When Crimson/Red leaked online a couple of months ago, several frail fans instantly wrote off the album as a very impressive hoax, partly due to the seemingly untypical use of the word “asshole” in lead single “The Best Jewel Thief in the World” (a songwriter’s pep-talk to himself if I ever heard one). Surely Paddy wouldn’t resort to such language at his age? As it turns out, he would, and fans need not be surprised considering some of the bitter, harsh language displayed on early Prefab Sprout albums. If anything, it’s rather refreshing to hear Paddy’s soft, low croon utter the word “asshole” in 2013.
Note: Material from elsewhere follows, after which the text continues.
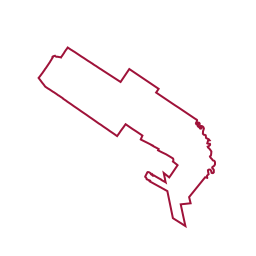 Storobaneasa, Teleorman, Romania (Robinson projection), rotated 214°
{"feature_id": "2599482B47254349291788", "entity_name": "Storobaneasa", "entity_type": "district", "adm_level": 2, "iso_a3": "ROU", "parent_name": "Romania", "parent_adm1": "Teleorman", "projection": "robinson", "projection_center": [25.498, 43.896], "detail": "fine", "context": "isolated", "style": "outline", "palette": "rose", "viewbox_px": 256, "rotation_deg": 214, "n_neighbors": 0, "source": "geoboundaries", "source_scale": "gbopen_adm2", "svg_char_len": 5208}
<svg xmlns="http://www.w3.org/2000/svg" viewBox="0 0 256 256"><g transform="rotate(214 128 128)"><path d="M223.0,161.0L223.0,160.9L223.0,160.2L223.0,158.9L223.1,158.2L223.1,156.8L223.1,155.8L223.0,154.6L223.0,153.8L223.0,153.4L223.0,152.8L223.0,152.6L223.0,151.9L223.0,150.3L223.1,149.6L223.0,149.0L223.4,148.9L223.6,148.9L223.9,148.8L224.2,148.6L224.7,148.3L225.3,148.1L225.8,147.9L226.0,147.8L226.4,147.6L226.6,147.5L226.7,147.3L226.9,147.2L227.1,147.1L227.4,147.0L227.7,146.9L227.8,146.9L228.0,146.9L228.3,146.9L228.5,146.9L228.8,146.9L229.0,147.0L229.4,146.5L229.7,146.1L230.1,145.7L230.3,145.0L230.4,144.8L230.4,144.7L230.3,144.4L230.1,144.3L229.9,144.4L229.8,143.3L229.8,142.5L229.7,141.5L229.7,140.8L229.7,139.9L229.6,139.3L229.6,138.9L229.6,138.4L229.6,137.4L229.6,136.4L229.6,134.9L229.6,133.8L229.6,133.1L229.6,132.1L229.6,131.6L229.7,130.6L229.7,129.9L229.7,129.4L229.6,129.2L229.6,128.8L229.7,128.1L229.7,127.1L229.7,125.6L229.8,124.6L229.8,123.7L229.9,122.4L229.9,121.7L230.0,120.6L230.1,119.5L229.5,119.3L227.4,118.6L226.3,118.2L224.6,117.6L222.6,117.0L221.1,116.5L220.1,116.1L219.6,116.0L218.7,116.0L217.5,116.0L216.4,116.0L214.9,116.1L214.0,116.1L212.6,116.1L211.6,116.1L210.4,116.1L209.5,116.2L208.5,116.2L207.6,116.2L206.0,116.2L204.5,116.1L203.9,116.1L203.7,116.2L202.8,116.2L202.4,116.2L201.6,116.2L200.8,116.2L199.6,116.2L198.8,116.2L198.5,116.1L198.3,116.1L198.2,116.0L197.3,116.0L194.3,116.0L193.2,115.9L191.4,115.9L190.1,115.9L188.1,115.9L185.0,115.8L181.9,115.8L181.0,115.8L180.0,115.8L176.0,115.7L172.8,115.7L170.0,115.7L165.8,115.6L163.2,115.6L158.7,115.5L154.9,115.4L152.1,115.5L149.1,115.4L144.5,115.4L141.4,115.3L138.5,115.3L136.4,115.3L132.5,115.2L132.4,118.5L132.4,121.6L132.2,126.1L132.1,129.8L123.8,129.7L119.5,129.8L114.8,129.8L111.8,129.8L111.0,125.6L110.8,125.6L104.1,126.5L98.4,127.2L98.5,127.0L96.5,127.1L93.1,127.5L90.8,127.7L90.6,126.3L87.1,126.7L86.4,126.8L85.0,127.0L83.0,127.3L81.6,127.5L79.7,127.6L76.1,127.8L73.7,127.9L73.3,127.7L72.5,126.9L72.2,126.2L71.9,125.6L71.9,125.3L70.8,125.3L68.5,125.1L66.6,125.0L66.1,124.9L66.1,113.8L66.2,110.1L67.2,110.2L68.4,110.3L71.1,110.5L73.2,110.7L71.7,109.2L70.3,107.8L69.0,106.6L67.8,105.3L66.4,104.0L67.1,104.0L68.8,103.8L71.3,103.6L71.8,103.8L72.6,103.7L74.7,103.5L77.5,103.3L79.5,103.2L79.8,103.2L80.0,102.9L80.1,102.7L80.3,102.5L80.6,102.4L80.8,102.3L81.0,102.4L81.1,102.7L81.1,103.0L81.4,103.1L81.9,103.2L81.9,102.8L82.2,102.8L82.2,102.5L83.1,102.5L83.3,102.6L83.7,102.9L83.9,103.1L84.6,103.1L85.6,103.1L86.5,102.8L86.7,102.7L86.9,102.6L87.0,102.3L87.2,101.9L87.1,101.6L86.8,99.2L86.6,97.4L86.5,97.2L86.4,97.1L85.4,97.0L84.3,96.5L84.2,96.4L84.2,96.2L83.9,96.0L83.7,96.0L83.3,96.0L82.7,96.2L80.8,96.6L80.3,96.7L80.2,95.9L60.1,97.7L40.4,78.4L39.1,78.4L25.6,78.8L32.4,85.3L41.6,94.2L34.0,100.6L38.7,104.9L36.5,130.3L34.5,131.0L34.7,131.4L35.2,131.7L35.6,132.1L35.8,132.7L35.7,133.3L35.5,134.1L35.3,134.7L36.7,136.1L37.8,137.3L38.1,137.7L37.8,138.6L37.1,139.2L36.4,139.4L35.6,139.2L34.5,138.4L33.7,137.6L33.3,137.6L32.6,137.9L32.3,138.2L32.1,139.2L33.4,141.2L34.6,141.7L35.5,141.8L36.0,142.2L36.2,142.5L36.0,143.4L35.6,144.3L35.4,145.3L35.6,146.6L36.7,148.2L37.4,148.8L38.3,149.0L39.6,148.6L40.8,149.1L42.3,149.4L43.5,149.8L44.2,150.3L43.9,151.2L44.0,151.9L44.8,153.5L45.8,155.2L47.1,155.7L48.8,156.3L50.0,156.5L50.8,156.6L51.5,157.1L51.0,157.9L50.6,159.2L50.5,159.8L50.9,160.5L51.3,160.7L52.2,160.1L53.1,159.7L53.7,159.6L54.6,162.4L53.5,163.4L54.1,163.6L54.7,163.8L56.1,163.6L56.6,163.5L57.7,163.4L58.5,164.2L59.0,164.9L59.5,165.4L60.3,165.3L61.4,164.8L62.7,165.1L64.0,167.3L64.5,169.1L64.8,170.0L65.9,170.8L66.6,171.0L66.8,171.0L67.0,171.0L67.4,171.0L67.6,170.9L68.0,170.8L68.3,170.7L68.6,170.5L68.7,170.3L68.8,170.2L68.7,170.0L68.6,169.9L68.3,169.8L67.9,169.7L67.4,169.4L67.2,169.1L67.0,168.9L67.0,168.7L67.1,168.4L67.3,168.2L67.6,168.0L67.8,167.9L68.0,167.9L68.2,168.0L68.4,168.1L68.7,168.2L68.8,168.3L68.9,168.5L69.0,168.6L69.3,168.7L69.6,168.7L69.8,168.7L70.0,168.6L70.1,168.4L70.3,168.4L70.6,168.4L70.8,168.4L71.1,168.5L71.3,168.6L71.5,168.9L71.6,169.0L71.5,169.6L71.4,169.8L71.1,170.1L70.7,170.5L70.6,170.9L70.6,171.0L70.8,171.3L71.0,171.6L71.1,171.8L71.3,171.9L71.5,171.9L71.8,172.0L72.0,172.1L72.4,172.0L72.6,171.9L72.8,171.7L73.0,171.4L72.9,171.2L72.7,171.0L72.4,170.7L72.3,170.3L72.4,170.1L72.5,170.0L72.5,169.8L72.6,169.7L72.8,169.6L73.2,169.4L73.3,169.3L73.6,169.4L73.8,169.5L74.2,169.9L74.4,170.0L74.5,170.5L74.5,171.1L74.5,171.5L74.7,172.1L74.8,172.2L74.8,172.4L74.8,172.6L74.9,172.8L75.1,173.1L75.5,173.3L77.6,173.2L81.4,173.2L84.6,173.2L88.4,173.2L93.7,173.2L97.3,173.2L101.8,173.1L106.4,173.1L110.6,173.1L114.3,173.1L119.4,173.1L122.5,173.1L124.5,173.1L124.5,177.6L139.0,177.6L159.9,177.6L159.9,162.0L181.0,161.6L181.3,161.6L181.8,161.6L183.0,161.6L184.5,161.5L185.7,161.5L186.6,161.5L187.5,161.5L188.6,161.5L189.7,161.5L190.7,161.4L191.9,161.4L192.8,161.4L193.1,161.4L193.2,161.5L194.8,161.4L196.6,161.4L198.5,161.3L200.7,161.3L203.9,161.3L206.5,161.2L208.3,161.2L209.5,161.2L209.9,161.2L210.2,161.2L210.3,161.2L211.3,161.2L212.6,161.2L213.9,161.2L214.7,161.2L215.0,161.2L216.3,161.1L217.6,161.1L219.1,161.0L220.6,161.0L221.8,161.0L223.0,161.0Z" fill="none" stroke="#9f1239" stroke-width="2"/></g></svg>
Once you embrace Crimson/Red’s aesthetic dogma and get past the underselling production values and limited acoustic textures — and I do admit it took me some time to get past the thought of what these songs might sound like in the hands of a producer like Thomas Dolby, Ethan Johns, or what about Oneothrix Point Never? — the album feels like a heartwarming, inspired and inspirational oasis, so out of touch with anything going on anywhere that it might as well be delightful folk music from another planet. Paddy McAloon has blocked out the world entirely, and we are but blessed to get a rare peek into his modest workshop. And there he sits, programming the lamest drums to the most beautiful songs you’ve ever heard. It just feels good to know he’s there.